MATERIAL SUPPLIED:
++++++++++

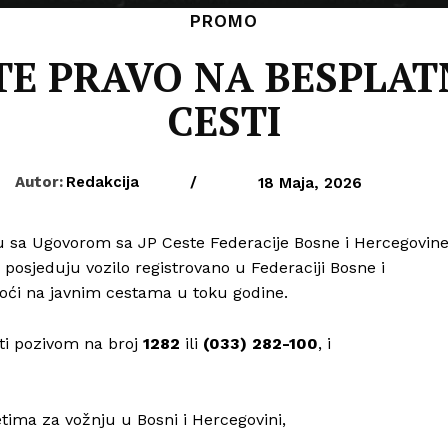
PROMO
ATE PRAVO NA BESPLA
CESTI
Autor:
Redakcija
/
18 Maja, 2026
 sa Ugovorom sa JP Ceste Federacije Bosne i Hercegovine
osjeduju vozilo registrovano u Federaciji Bosne i
oći na javnim cestama u toku godine.
ti pozivom na broj
1282
ili
(033) 282-100
, i
etima za vožnju u Bosni i Hercegovini,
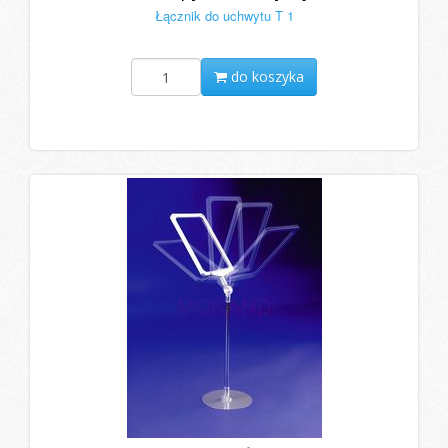
Łącznik do uchwytu T 1
do koszyka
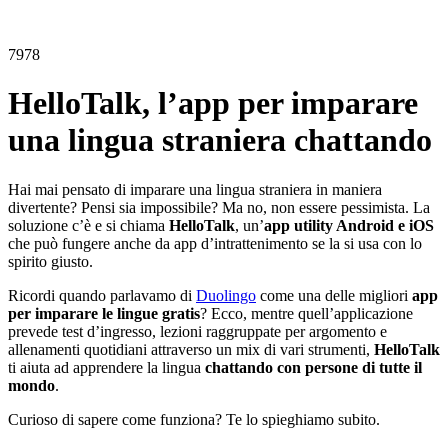
7978
HelloTalk, l’app per imparare
una lingua straniera chattando
Hai mai pensato di imparare una lingua straniera in maniera
divertente? Pensi sia impossibile? Ma no, non essere pessimista. La
soluzione c’è e si chiama
HelloTalk
, un’
app utility Android e iOS
che può fungere anche da app d’intrattenimento se la si usa con lo
spirito giusto.
Ricordi quando parlavamo di
Duolingo
come una delle migliori
app
per imparare le lingue gratis
? Ecco, mentre quell’applicazione
prevede test d’ingresso, lezioni raggruppate per argomento e
allenamenti quotidiani attraverso un mix di vari strumenti,
HelloTalk
ti aiuta ad apprendere la lingua
chattando con persone di tutte il
mondo
.
Curioso di sapere come funziona? Te lo spieghiamo subito.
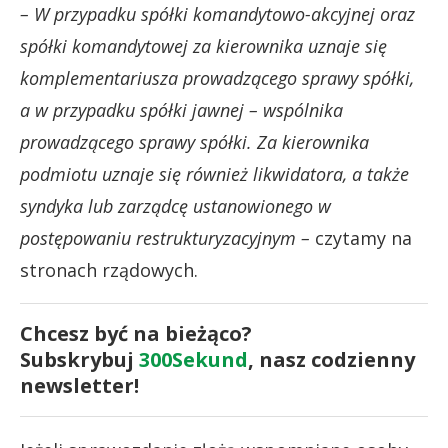
– W przypadku spółki komandytowo-akcyjnej oraz
spółki komandytowej za kierownika uznaje się
komplementariusza prowadzącego sprawy spółki,
a w przypadku spółki jawnej – wspólnika
prowadzącego sprawy spółki. Za kierownika
podmiotu uznaje się również likwidatora, a także
syndyka lub zarządcę ustanowionego w
postępowaniu restrukturyzacyjnym –
czytamy na
stronach rządowych.
Chcesz być na bieżąco?
Subskrybuj
300Sekund
, nasz codzienny
newsletter!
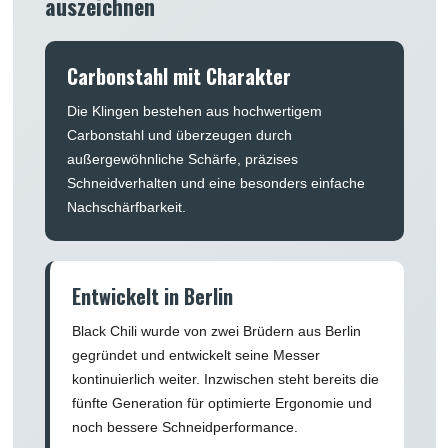
auszeichnen
Carbonstahl mit Charakter
Die Klingen bestehen aus hochwertigem
Carbonstahl und überzeugen durch
außergewöhnliche Schärfe, präzises
Schneidverhalten und eine besonders einfache
Nachschärfbarkeit.
Entwickelt in Berlin
Black Chili wurde von zwei Brüdern aus Berlin
gegründet und entwickelt seine Messer
kontinuierlich weiter. Inzwischen steht bereits die
fünfte Generation für optimierte Ergonomie und
noch bessere Schneidperformance.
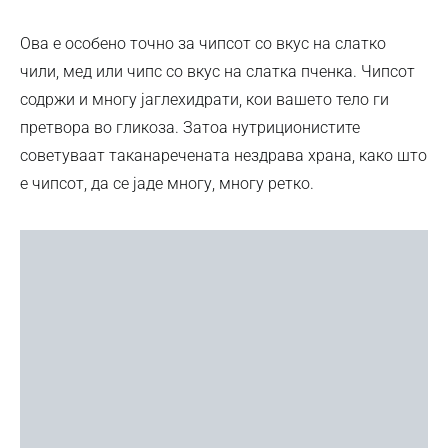
Ова е особено точно за чипсот со вкус на слатко
чили, мед или чипс со вкус на слатка пченка. Чипсот
содржи и многу јаглехидрати, кои вашето тело ги
претвора во гликоза. Затоа нутриционистите
советуваат таканаречената нездрава храна, како што
е чипсот, да се јаде многу, многу ретко.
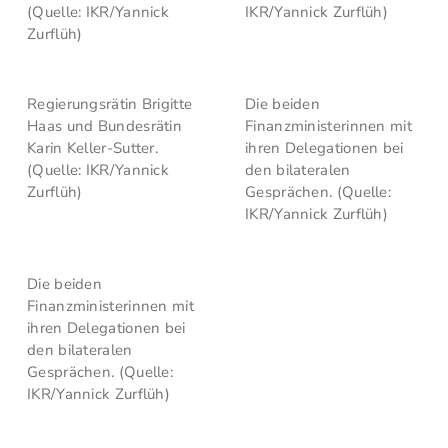
(Quelle: IKR/Yannick
IKR/Yannick Zurflüh)
Zurflüh)
Regierungsrätin Brigitte
Die beiden
Haas und Bundesrätin
Finanzministerinnen mit
Karin Keller-Sutter.
ihren Delegationen bei
(Quelle: IKR/Yannick
den bilateralen
Zurflüh)
Gesprächen. (Quelle:
IKR/Yannick Zurflüh)
Die beiden
Finanzministerinnen mit
ihren Delegationen bei
den bilateralen
Gesprächen. (Quelle:
IKR/Yannick Zurflüh)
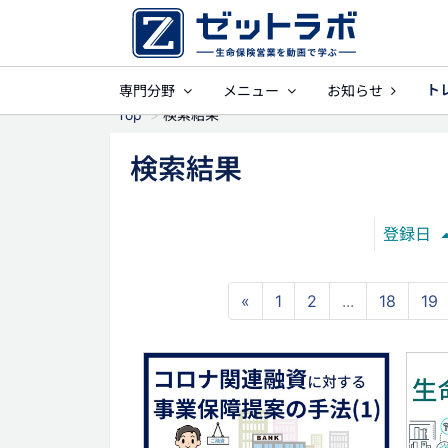
ト
専門分野
メニュー
お知らせ
事業保障
就業不
Top
検索結果
検索結果
登録日
«
1
2
...
18
19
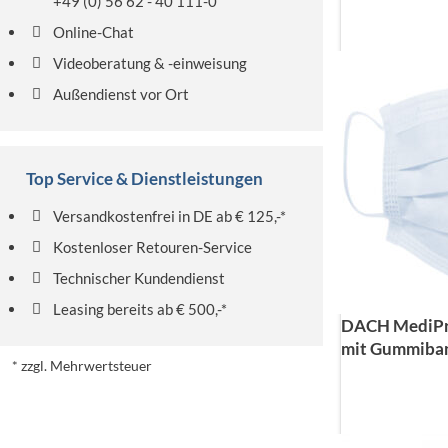
+49 (0) 56 62 - 40 111-0
Online-Chat
Videoberatung & -einweisung
Außendienst vor Ort
Top Service & Dienstleistungen
Versandkostenfrei in DE ab € 125,-*
Kostenloser Retouren-Service
Technischer Kundendienst
Leasing bereits ab € 500,-*
DACH MediPro
mit Gummiban
* zzgl. Mehrwertsteuer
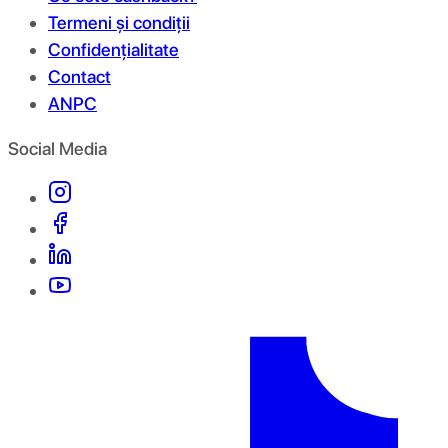
Termeni și condiții
Confidențialitate
Contact
ANPC
Social Media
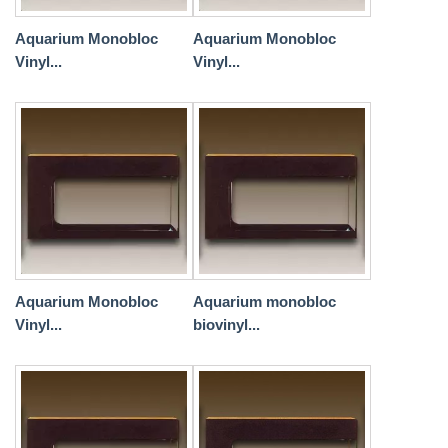
Aquarium Monobloc
Aquarium Monobloc
Vinyl...
Vinyl...
Aquarium Monobloc
Aquarium monobloc
Vinyl...
biovinyl...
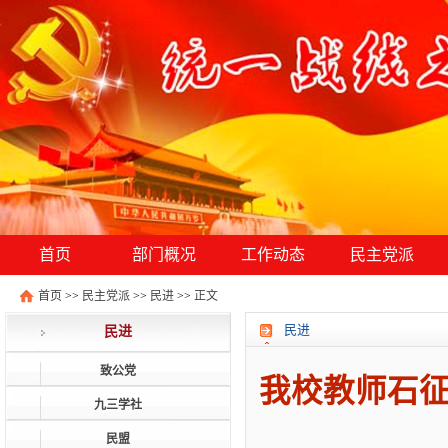
首页
部门概况
工作动态
民主党派
首页
>>
民主党派
>>
民进
>>
正文
民进
民进
致公党
我校教师石征
九三学社
民盟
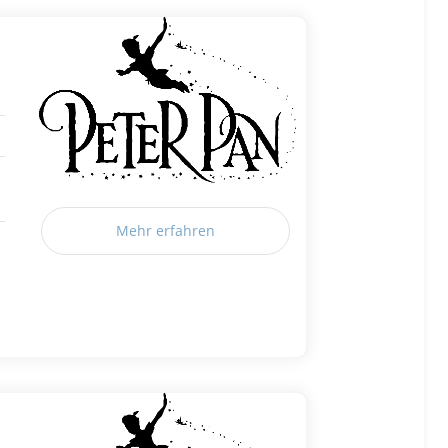
Mehr erfahren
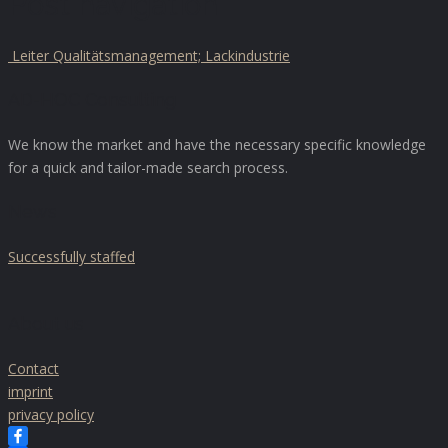
Post navigation
Leiter Qualitätsmanagement; Lackindustrie
AD-HOC Consulting
We know the market and have the necessary specific knowledge
for a quick and tailor-made search process.
News
Successfully staffed
About us
Contact
imprint
privacy policy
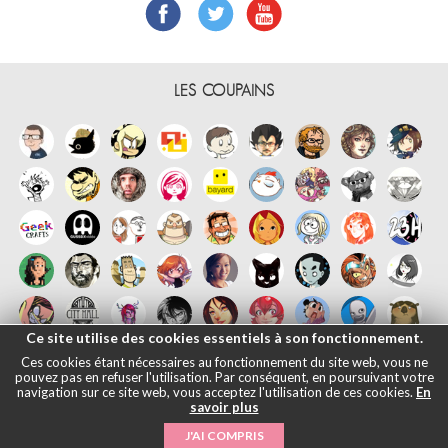
LES COUPAINS
Ce site utilise des cookies essentiels à son fonctionnement.
Ces cookies étant nécessaires au fonctionnement du site web, vous ne
pouvez pas en refuser l'utilisation. Par conséquent, en poursuivant votre
navigation sur ce site web, vous acceptez l'utilisation de ces cookies.
En
savoir plus
Français
English
Español
日本語
|
Mentions légales
- © Maliki, 2005-
J'AI COMPRIS
2026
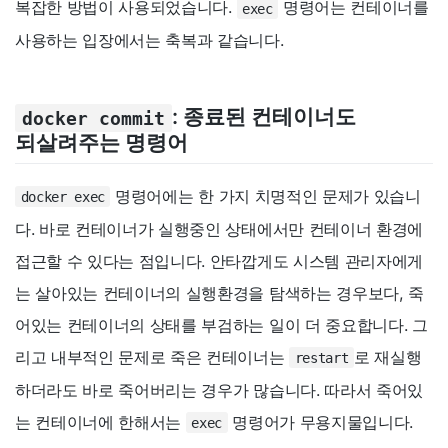
복잡한 방법이 사용되었습니다.
명령어는 컨테이너를
exec
사용하는 입장에서는 축복과 같습니다.
: 종료된 컨테이너도
docker commit
되살려주는 명령어
명령어에는 한 가지 치명적인 문제가 있습니
docker exec
다. 바로 컨테이너가 실행중인 상태에서만 컨테이너 환경에
접근할 수 있다는 점입니다. 안타깝게도 시스템 관리자에게
는 살아있는 컨테이너의 실행환경을 탐색하는 경우보다, 죽
어있는 컨테이너의 상태를 부검하는 일이 더 중요합니다. 그
리고 내부적인 문제로 죽은 컨테이너는
로 재실행
restart
하더라도 바로 죽어버리는 경우가 많습니다. 따라서 죽어있
는 컨테이너에 한해서는
명령어가 무용지물입니다.
exec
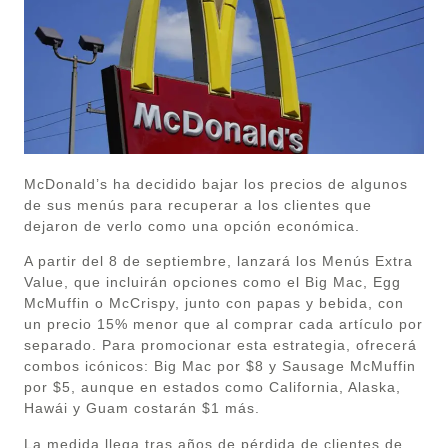
McDonald’s ha decidido bajar los precios de algunos
de sus menús para recuperar a los clientes que
dejaron de verlo como una opción económica.
A partir del 8 de septiembre, lanzará los Menús Extra
Value, que incluirán opciones como el Big Mac, Egg
McMuffin o McCrispy, junto con papas y bebida, con
un precio 15% menor que al comprar cada artículo por
separado. Para promocionar esta estrategia, ofrecerá
combos icónicos: Big Mac por $8 y Sausage McMuffin
por $5, aunque en estados como California, Alaska,
Hawái y Guam costarán $1 más.
La medida llega tras años de pérdida de clientes de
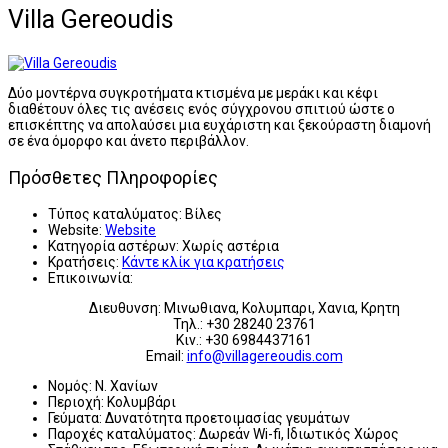
Villa Gereoudis
Δύο μοντέρνα συγκροτήματα κτισμένα με μεράκι και κέφι
διαθέτουν όλες τις ανέσεις ενός σύγχρονου σπιτιού ώστε ο
επισκέπτης να απολαύσει μια ευχάριστη και ξεκούραστη διαμονή
σε ένα όμορφο και άνετο περιβάλλον.
Πρόσθετες Πληροφορίες
Τύπος καταλύματος:
Βίλες
Website:
Website
Κατηγορία αστέρων:
Χωρίς αστέρια
Κρατήσεις:
Κάντε κλίκ για κρατήσεις
Επικοινωνία:
Διευθυνση: Μινωθιανα, Κολυμπαρι, Χανια, Κρητη
Τηλ.: +30 28240 23761
Κιν.: +30 6984437161
Email:
info@villagereoudis.com
Νομός:
Ν. Χανίων
Περιοχή:
Κολυμβάρι
Γεύματα:
Δυνατότητα προετοιμασίας γευμάτων
Παροχές καταλύματος:
Δωρεάν Wi-fi, Ιδιωτικός Χώρος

++++++++++

EXERCISE PROMPT: Set the listing above down again exactly, leaving pictures out.

RESPONSE TO THIS EXERCISE:
PROMO
ATE PRAVO NA BESPLA
CESTI
Autor:
Redakcija
/
18 Maja, 2026
 sa Ugovorom sa JP Ceste Federacije Bosne i Hercegovine
osjeduju vozilo registrovano u Federaciji Bosne i
oći na javnim cestama u toku godine.
ti pozivom na broj
1282
ili
(033) 282-100
, i
etima za vožnju u Bosni i Hercegovini,
Łącznik do uchwytu T 1
do koszyka
7978
HelloTalk, l’app per imparare
una lingua straniera chattando
Hai mai pensato di imparare una lingua straniera in maniera
divertente? Pensi sia impossibile? Ma no, non essere pessimista. La
soluzione c’è e si chiama
HelloTalk
, un’
app utility Android e iOS
che può fungere anche da app d’intrattenimento se la si usa con lo
spirito giusto.
Ricordi quando parlavamo di
Duolingo
come una delle migliori
app
per imparare le lingue gratis
? Ecco, mentre quell’applicazione
prevede test d’ingresso, lezioni raggruppate per argomento e
allenamenti quotidiani attraverso un mix di vari strumenti,
HelloTalk
ti aiuta ad apprendere la lingua
chattando con persone di tutte il
mondo
.
Curioso di sapere come funziona? Te lo spieghiamo subito.
– W przypadku spółki komandytowo-akcyjnej oraz
spółki komandytowej za kierownika uznaje się
komplementariusza prowadzącego sprawy spółki,
a w przypadku spółki jawnej – wspólnika
prowadzącego sprawy spółki. Za kierownika
podmiotu uznaje się również likwidatora, a także
syndyka lub zarządcę ustanowionego w
postępowaniu restrukturyzacyjnym –
czytamy na
stronach rządowych.
Chcesz być na bieżąco?
Subskrybuj
300Sekund
, nasz codzienny
newsletter!
auszeichnen
Carbonstahl mit Charakter
Die Klingen bestehen aus hochwertigem
Carbonstahl und überzeugen durch
außergewöhnliche Schärfe, präzises
Schneidverhalten und eine besonders einfache
Nachschärfbarkeit.
Entwickelt in Berlin
Black Chili wurde von zwei Brüdern aus Berlin
gegründet und entwickelt seine Messer
kontinuierlich weiter. Inzwischen steht bereits die
fünfte Generation für optimierte Ergonomie und
noch bessere Schneidperformance.
Ова е особено точно за чипсот со вкус на слатко
чили, мед или чипс со вкус на слатка пченка. Чипсот
содржи и многу јаглехидрати, кои вашето тело ги
претвора во гликоза. Затоа нутриционистите
советуваат таканаречената нездрава храна, како што
е чипсот, да се јаде многу, многу ретко.
(Quelle: IKR/Yannick
IKR/Yannick Zurflüh)
Zurflüh)
Regierungsrätin Brigitte
Die beiden
Haas und Bundesrätin
Finanzministerinnen mit
Karin Keller-Sutter.
ihren Delegationen bei
(Quelle: IKR/Yannick
den bilateralen
Zurflüh)
Gesprächen. (Quelle:
IKR/Yannick Zurflüh)
Die beiden
Finanzministerinnen mit
ihren Delegationen bei
den bilateralen
Gesprächen. (Quelle:
IKR/Yannick Zurflüh)
ト
専門分野
メニュー
お知らせ
事業保障
就業不
Top
検索結果
検索結果
登録日
«
1
2
...
18
19
+49 (0) 56 62 - 40 111-0
Online-Chat
Videoberatung & -einweisung
Außendienst vor Ort
Top Service & Dienstleistungen
Versandkostenfrei in DE ab € 125,-*
Kostenloser Retouren-Service
Technischer Kundendienst
Leasing bereits ab € 500,-*
DACH MediPro
mit Gummiban
* zzgl. Mehrwertsteuer
Termeni și condiții
Confidențialitate
Contact
ANPC
Social Media
Aquarium Monobloc
Aquarium Monobloc
Vinyl...
Vinyl...
Aquarium Monobloc
Aquarium monobloc
Vinyl...
biovinyl...
首页
部门概况
工作动态
民主党派
首页
>>
民主党派
>>
民进
>>
正文
民进
民进
致公党
我校教师石征
九三学社
民盟
Mehr erfahren
Post navigation
Leiter Qualitätsmanagement; Lackindustrie
AD-HOC Consulting
We know the market and have the necessary specific knowledge
for a quick and tailor-made search process.
News
Successfully staffed
About us
Contact
imprint
privacy policy
LES COUPAINS
Ce site utilise des cookies essentiels à son fonctionnement.
Ces cookies étant nécessaires au fonctionnement du site web, vous ne
pouvez pas en refuser l'utilisation. Par conséquent, en poursuivant votre
navigation sur ce site web, vous acceptez l'utilisation de ces cookies.
En
savoir plus
Français
English
Español
日本語
|
Mentions légales
- © Maliki, 2005-
J'AI COMPRIS
2026
복잡한 방법이 사용되었습니다.
명령어는 컨테이너를
exec
사용하는 입장에서는 축복과 같습니다.
: 종료된 컨테이너도
docker commit
되살려주는 명령어
명령어에는 한 가지 치명적인 문제가 있습니
docker exec
다. 바로 컨테이너가 실행중인 상태에서만 컨테이너 환경에
접근할 수 있다는 점입니다. 안타깝게도 시스템 관리자에게
는 살아있는 컨테이너의 실행환경을 탐색하는 경우보다, 죽
어있는 컨테이너의 상태를 부검하는 일이 더 중요합니다. 그
리고 내부적인 문제로 죽은 컨테이너는
로 재실행
restart
하더라도 바로 죽어버리는 경우가 많습니다. 따라서 죽어있
는 컨테이너에 한해서는
명령어가 무용지물입니다.
exec
McDonald’s ha decidido bajar los precios de algunos
de sus menús para recuperar a los clientes que
dejaron de verlo como una opción económica.
A partir del 8 de septiembre, lanzará los Menús Extra
Value, que incluirán opciones como el Big Mac, Egg
McMuffin o McCrispy, junto con papas y bebida, con
un precio 15% menor que al comprar cada artículo por
separado. Para promocionar esta estrategia, ofrecerá
combos icónicos: Big Mac por $8 y Sausage McMuffin
por $5, aunque en estados como California, Alaska,
Hawái y Guam costarán $1 más.
La medida llega tras años de pérdida de clientes de
Villa Gereoudis
Δύο μοντέρνα συγκροτήματα κτισμένα με μεράκι και κέφι
διαθέτουν όλες τις ανέσεις ενός σύγχρονου σπιτιού ώστε ο
επισκέπτης να απολαύσει μια ευχάριστη και ξεκούραστη διαμονή
σε ένα όμορφο και άνετο περιβάλλον.
Πρόσθετες Πληροφορίες
Τύπος καταλύματος:
Βίλες
Website:
Website
Κατηγορία αστέρων:
Χωρίς αστέρια
Κρατήσεις:
Κάντε κλίκ για κρατήσεις
Επικοινωνία:
Διευθυνση: Μινωθιανα, Κολυμπαρι, Χανια, Κρητη
Τηλ.: +30 28240 23761
Κιν.: +30 6984437161
Email:
info@villagereoudis.com
Νομός:
Ν. Χανίων
Περιοχή:
Κολυμβάρι
Γεύματα:
Δυνατότητα προετοιμασίας γευμάτων
Παροχές καταλύματος:
Δωρεάν Wi-fi, Ιδιωτικός Χώρος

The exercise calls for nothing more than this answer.